• PROBLEM TO SOLVE:
Without the pictures, return each record as it appears.

• DATA TO EXAMINE:
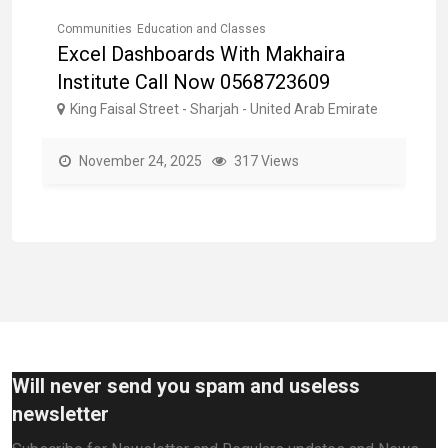
Communities
Education and Classes
Co
E
Excel Dashboards With Makhaira
L
Institute Call Now 0568723609
0
e
King Faisal Street - Sharjah - United Arab Emirate
AL
November 24, 2025
317 Views
Will never send you spam and useless
newsletter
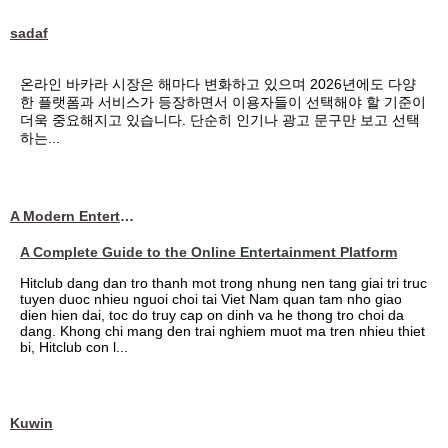
sadaf
온라인 바카라 시장은 해마다 변화하고 있으며 2026년에도 다양
한 플랫폼과 서비스가 등장하면서 이용자들이 선택해야 할 기준이
더욱 중요해지고 있습니다. 단순히 인기나 광고 문구만 보고 선택
하는...
A Modern Entertainment Platform Bringing
A Complete Guide to the Online Entertainment Platform
Hitclub dang dan tro thanh mot trong nhung nen tang giai tri truc
tuyen duoc nhieu nguoi choi tai Viet Nam quan tam nho giao
dien hien dai, toc do truy cap on dinh va he thong tro choi da
dang. Khong chi mang den trai nghiem muot ma tren nhieu thiet
bi, Hitclub con l...
Kuwin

• ANSWER FOR THIS EXERCISE:
Communities
Education and Classes
Co
E
Excel Dashboards With Makhaira
L
Institute Call Now 0568723609
0
e
King Faisal Street - Sharjah - United Arab Emirate
AL
November 24, 2025
317 Views
Will never send you spam and useless
newsletter
sadaf
온라인 바카라 시장은 해마다 변화하고 있으며 2026년에도 다양
한 플랫폼과 서비스가 등장하면서 이용자들이 선택해야 할 기준이
더욱 중요해지고 있습니다. 단순히 인기나 광고 문구만 보고 선택
하는...
A Modern Entertainment Platform Bringing
A Complete Guide to the Online Entertainment Platform
Hitclub dang dan tro thanh mot trong nhung nen tang giai tri truc
tuyen duoc nhieu nguoi choi tai Viet Nam quan tam nho giao
dien hien dai, toc do truy cap on dinh va he thong tro choi da
dang. Khong chi mang den trai nghiem muot ma tren nhieu thiet
bi, Hitclub con l...
Kuwin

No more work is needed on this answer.